Task to carry out ->
An identical reprint of the entire listing below is expected.

Data listing ->
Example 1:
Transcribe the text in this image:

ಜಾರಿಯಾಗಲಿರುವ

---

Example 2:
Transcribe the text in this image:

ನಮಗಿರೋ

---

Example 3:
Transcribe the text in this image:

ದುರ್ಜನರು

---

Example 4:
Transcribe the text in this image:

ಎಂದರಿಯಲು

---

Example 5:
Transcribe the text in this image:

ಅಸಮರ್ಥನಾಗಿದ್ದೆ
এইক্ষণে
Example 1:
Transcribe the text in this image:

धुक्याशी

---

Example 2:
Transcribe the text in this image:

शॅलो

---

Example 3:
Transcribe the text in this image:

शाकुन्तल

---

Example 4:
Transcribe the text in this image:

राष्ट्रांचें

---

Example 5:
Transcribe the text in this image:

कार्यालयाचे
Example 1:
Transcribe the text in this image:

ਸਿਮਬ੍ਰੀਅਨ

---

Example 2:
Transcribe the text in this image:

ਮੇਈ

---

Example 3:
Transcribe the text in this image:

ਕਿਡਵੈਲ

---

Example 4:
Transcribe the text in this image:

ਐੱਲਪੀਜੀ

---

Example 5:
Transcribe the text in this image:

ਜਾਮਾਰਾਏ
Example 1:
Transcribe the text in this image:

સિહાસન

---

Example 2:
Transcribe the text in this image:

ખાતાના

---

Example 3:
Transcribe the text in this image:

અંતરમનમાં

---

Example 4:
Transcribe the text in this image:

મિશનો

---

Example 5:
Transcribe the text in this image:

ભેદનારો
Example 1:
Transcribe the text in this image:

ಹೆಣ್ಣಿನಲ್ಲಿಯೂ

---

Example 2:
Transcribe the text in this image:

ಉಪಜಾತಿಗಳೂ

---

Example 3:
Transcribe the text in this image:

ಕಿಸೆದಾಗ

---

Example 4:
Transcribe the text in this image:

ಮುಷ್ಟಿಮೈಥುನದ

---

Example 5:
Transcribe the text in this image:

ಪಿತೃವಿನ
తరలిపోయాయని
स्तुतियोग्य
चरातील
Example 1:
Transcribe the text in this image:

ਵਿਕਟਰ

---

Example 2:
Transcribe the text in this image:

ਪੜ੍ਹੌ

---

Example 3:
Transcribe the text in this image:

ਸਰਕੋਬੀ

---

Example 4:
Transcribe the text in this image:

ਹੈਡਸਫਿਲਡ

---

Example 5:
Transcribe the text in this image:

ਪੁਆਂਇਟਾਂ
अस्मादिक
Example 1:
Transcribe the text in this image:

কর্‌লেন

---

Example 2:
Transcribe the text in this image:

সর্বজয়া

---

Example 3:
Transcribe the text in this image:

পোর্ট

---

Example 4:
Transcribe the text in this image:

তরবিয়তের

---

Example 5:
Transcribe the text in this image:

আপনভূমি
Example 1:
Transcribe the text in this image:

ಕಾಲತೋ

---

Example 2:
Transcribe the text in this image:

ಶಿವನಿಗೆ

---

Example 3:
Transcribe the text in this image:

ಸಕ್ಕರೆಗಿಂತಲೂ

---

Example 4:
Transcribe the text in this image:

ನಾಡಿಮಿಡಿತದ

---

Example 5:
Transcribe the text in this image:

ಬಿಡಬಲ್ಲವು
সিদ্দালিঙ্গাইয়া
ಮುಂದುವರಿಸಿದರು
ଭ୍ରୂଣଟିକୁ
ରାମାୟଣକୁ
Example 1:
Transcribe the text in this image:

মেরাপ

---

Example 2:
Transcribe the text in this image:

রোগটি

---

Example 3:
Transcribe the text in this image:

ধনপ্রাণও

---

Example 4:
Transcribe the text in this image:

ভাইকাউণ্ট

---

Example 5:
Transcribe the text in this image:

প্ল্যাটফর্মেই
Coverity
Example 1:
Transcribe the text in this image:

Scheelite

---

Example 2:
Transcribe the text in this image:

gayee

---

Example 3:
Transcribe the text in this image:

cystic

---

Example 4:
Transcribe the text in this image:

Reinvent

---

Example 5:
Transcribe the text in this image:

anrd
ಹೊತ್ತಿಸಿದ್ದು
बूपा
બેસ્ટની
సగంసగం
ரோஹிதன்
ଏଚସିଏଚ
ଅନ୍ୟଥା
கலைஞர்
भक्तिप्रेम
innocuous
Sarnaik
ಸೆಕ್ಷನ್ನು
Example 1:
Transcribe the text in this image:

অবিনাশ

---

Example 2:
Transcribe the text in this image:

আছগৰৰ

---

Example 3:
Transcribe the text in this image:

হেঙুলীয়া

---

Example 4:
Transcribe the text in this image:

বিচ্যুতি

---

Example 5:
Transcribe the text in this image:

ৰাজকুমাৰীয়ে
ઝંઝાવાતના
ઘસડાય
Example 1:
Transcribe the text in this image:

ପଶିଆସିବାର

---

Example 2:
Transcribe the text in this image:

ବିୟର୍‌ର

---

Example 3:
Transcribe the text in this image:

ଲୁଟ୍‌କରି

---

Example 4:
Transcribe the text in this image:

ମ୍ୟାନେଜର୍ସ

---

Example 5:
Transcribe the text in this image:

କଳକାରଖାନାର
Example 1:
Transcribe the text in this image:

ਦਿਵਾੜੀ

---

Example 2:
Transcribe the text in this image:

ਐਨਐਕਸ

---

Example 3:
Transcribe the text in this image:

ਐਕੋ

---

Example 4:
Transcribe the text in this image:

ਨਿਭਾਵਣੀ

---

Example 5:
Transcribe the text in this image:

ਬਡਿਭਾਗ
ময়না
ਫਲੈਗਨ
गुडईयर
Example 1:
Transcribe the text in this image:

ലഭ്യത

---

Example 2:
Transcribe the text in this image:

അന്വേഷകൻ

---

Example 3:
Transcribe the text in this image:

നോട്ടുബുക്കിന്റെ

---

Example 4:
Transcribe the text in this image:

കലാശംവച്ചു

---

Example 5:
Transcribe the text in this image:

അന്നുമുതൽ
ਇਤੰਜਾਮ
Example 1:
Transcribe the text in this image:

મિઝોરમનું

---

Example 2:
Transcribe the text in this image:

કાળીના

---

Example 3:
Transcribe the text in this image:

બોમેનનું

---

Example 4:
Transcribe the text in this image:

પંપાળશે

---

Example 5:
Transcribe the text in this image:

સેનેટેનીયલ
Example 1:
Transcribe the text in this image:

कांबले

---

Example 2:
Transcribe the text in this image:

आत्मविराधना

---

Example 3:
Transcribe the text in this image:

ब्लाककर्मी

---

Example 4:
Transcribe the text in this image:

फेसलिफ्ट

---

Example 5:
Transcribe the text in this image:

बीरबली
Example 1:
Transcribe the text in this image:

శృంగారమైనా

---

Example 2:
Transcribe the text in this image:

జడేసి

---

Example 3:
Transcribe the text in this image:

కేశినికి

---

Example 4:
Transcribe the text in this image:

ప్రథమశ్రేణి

Solution for this problem ->
Example 1:
Transcribe the text in this image:

ಜಾರಿಯಾಗಲಿರುವ

---

Example 2:
Transcribe the text in this image:

ನಮಗಿರೋ

---

Example 3:
Transcribe the text in this image:

ದುರ್ಜನರು

---

Example 4:
Transcribe the text in this image:

ಎಂದರಿಯಲು

---

Example 5:
Transcribe the text in this image:

ಅಸಮರ್ಥನಾಗಿದ್ದೆ
এইক্ষণে
Example 1:
Transcribe the text in this image:

धुक्याशी

---

Example 2:
Transcribe the text in this image:

शॅलो

---

Example 3:
Transcribe the text in this image:

शाकुन्तल

---

Example 4:
Transcribe the text in this image:

राष्ट्रांचें

---

Example 5:
Transcribe the text in this image:

कार्यालयाचे
Example 1:
Transcribe the text in this image:

ਸਿਮਬ੍ਰੀਅਨ

---

Example 2:
Transcribe the text in this image:

ਮੇਈ

---

Example 3:
Transcribe the text in this image:

ਕਿਡਵੈਲ

---

Example 4:
Transcribe the text in this image:

ਐੱਲਪੀਜੀ

---

Example 5:
Transcribe the text in this image:

ਜਾਮਾਰਾਏ
Example 1:
Transcribe the text in this image:

સિહાસન

---

Example 2:
Transcribe the text in this image:

ખાતાના

---

Example 3:
Transcribe the text in this image:

અંતરમનમાં

---

Example 4:
Transcribe the text in this image:

મિશનો

---

Example 5:
Transcribe the text in this image:

ભેદનારો
Example 1:
Transcribe the text in this image:

ಹೆಣ್ಣಿನಲ್ಲಿಯೂ

---

Example 2:
Transcribe the text in this image:

ಉಪಜಾತಿಗಳೂ

---

Example 3:
Transcribe the text in this image:

ಕಿಸೆದಾಗ

---

Example 4:
Transcribe the text in this image:

ಮುಷ್ಟಿಮೈಥುನದ

---

Example 5:
Transcribe the text in this image:

ಪಿತೃವಿನ
తరలిపోయాయని
स्तुतियोग्य
चरातील
Example 1:
Transcribe the text in this image:

ਵਿਕਟਰ

---

Example 2:
Transcribe the text in this image:

ਪੜ੍ਹੌ

---

Example 3:
Transcribe the text in this image:

ਸਰਕੋਬੀ

---

Example 4:
Transcribe the text in this image:

ਹੈਡਸਫਿਲਡ

---

Example 5:
Transcribe the text in this image:

ਪੁਆਂਇਟਾਂ
अस्मादिक
Example 1:
Transcribe the text in this image:

কর্‌লেন

---

Example 2:
Transcribe the text in this image:

সর্বজয়া

---

Example 3:
Transcribe the text in this image:

পোর্ট

---

Example 4:
Transcribe the text in this image:

তরবিয়তের

---

Example 5:
Transcribe the text in this image:

আপনভূমি
Example 1:
Transcribe the text in this image:

ಕಾಲತೋ

---

Example 2:
Transcribe the text in this image:

ಶಿವನಿಗೆ

---

Example 3:
Transcribe the text in this image:

ಸಕ್ಕರೆಗಿಂತಲೂ

---

Example 4:
Transcribe the text in this image:

ನಾಡಿಮಿಡಿತದ

---

Example 5:
Transcribe the text in this image:

ಬಿಡಬಲ್ಲವು
সিদ্দালিঙ্গাইয়া
ಮುಂದುವರಿಸಿದರು
ଭ୍ରୂଣଟିକୁ
ରାମାୟଣକୁ
Example 1:
Transcribe the text in this image:

মেরাপ

---

Example 2:
Transcribe the text in this image:

রোগটি

---

Example 3:
Transcribe the text in this image:

ধনপ্রাণও

---

Example 4:
Transcribe the text in this image:

ভাইকাউণ্ট

---

Example 5:
Transcribe the text in this image:

প্ল্যাটফর্মেই
Coverity
Example 1:
Transcribe the text in this image:

Scheelite

---

Example 2:
Transcribe the text in this image:

gayee

---

Example 3:
Transcribe the text in this image:

cystic

---

Example 4:
Transcribe the text in this image:

Reinvent

---

Example 5:
Transcribe the text in this image:

anrd
ಹೊತ್ತಿಸಿದ್ದು
बूपा
બેસ્ટની
సగంసగం
ரோஹிதன்
ଏଚସିଏଚ
ଅନ୍ୟଥା
கலைஞர்
भक्तिप्रेम
innocuous
Sarnaik
ಸೆಕ್ಷನ್ನು
Example 1:
Transcribe the text in this image:

অবিনাশ

---

Example 2:
Transcribe the text in this image:

আছগৰৰ

---

Example 3:
Transcribe the text in this image:

হেঙুলীয়া

---

Example 4:
Transcribe the text in this image:

বিচ্যুতি

---

Example 5:
Transcribe the text in this image:

ৰাজকুমাৰীয়ে
ઝંઝાવાતના
ઘસડાય
Example 1:
Transcribe the text in this image:

ପଶିଆସିବାର

---

Example 2:
Transcribe the text in this image:

ବିୟର୍‌ର

---

Example 3:
Transcribe the text in this image:

ଲୁଟ୍‌କରି

---

Example 4:
Transcribe the text in this image:

ମ୍ୟାନେଜର୍ସ

---

Example 5:
Transcribe the text in this image:

କଳକାରଖାନାର
Example 1:
Transcribe the text in this image:

ਦਿਵਾੜੀ

---

Example 2:
Transcribe the text in this image:

ਐਨਐਕਸ

---

Example 3:
Transcribe the text in this image:

ਐਕੋ

---

Example 4:
Transcribe the text in this image:

ਨਿਭਾਵਣੀ

---

Example 5:
Transcribe the text in this image:

ਬਡਿਭਾਗ
ময়না
ਫਲੈਗਨ
गुडईयर
Example 1:
Transcribe the text in this image:

ലഭ്യത

---

Example 2:
Transcribe the text in this image:

അന്വേഷകൻ

---

Example 3:
Transcribe the text in this image:

നോട്ടുബുക്കിന്റെ

---

Example 4:
Transcribe the text in this image:

കലാശംവച്ചു

---

Example 5:
Transcribe the text in this image:

അന്നുമുതൽ
ਇਤੰਜਾਮ
Example 1:
Transcribe the text in this image:

મિઝોરમનું

---

Example 2:
Transcribe the text in this image:

કાળીના

---

Example 3:
Transcribe the text in this image:

બોમેનનું

---

Example 4:
Transcribe the text in this image:

પંપાળશે

---

Example 5:
Transcribe the text in this image:

સેનેટેનીયલ
Example 1:
Transcribe the text in this image:

कांबले

---

Example 2:
Transcribe the text in this image:

आत्मविराधना

---

Example 3:
Transcribe the text in this image:

ब्लाककर्मी

---

Example 4:
Transcribe the text in this image:

फेसलिफ्ट

---

Example 5:
Transcribe the text in this image:

बीरबली
Example 1:
Transcribe the text in this image:

శృంగారమైనా

---

Example 2:
Transcribe the text in this image:

జడేసి

---

Example 3:
Transcribe the text in this image:

కేశినికి

---

Example 4:
Transcribe the text in this image:

ప్రథమశ్రేణి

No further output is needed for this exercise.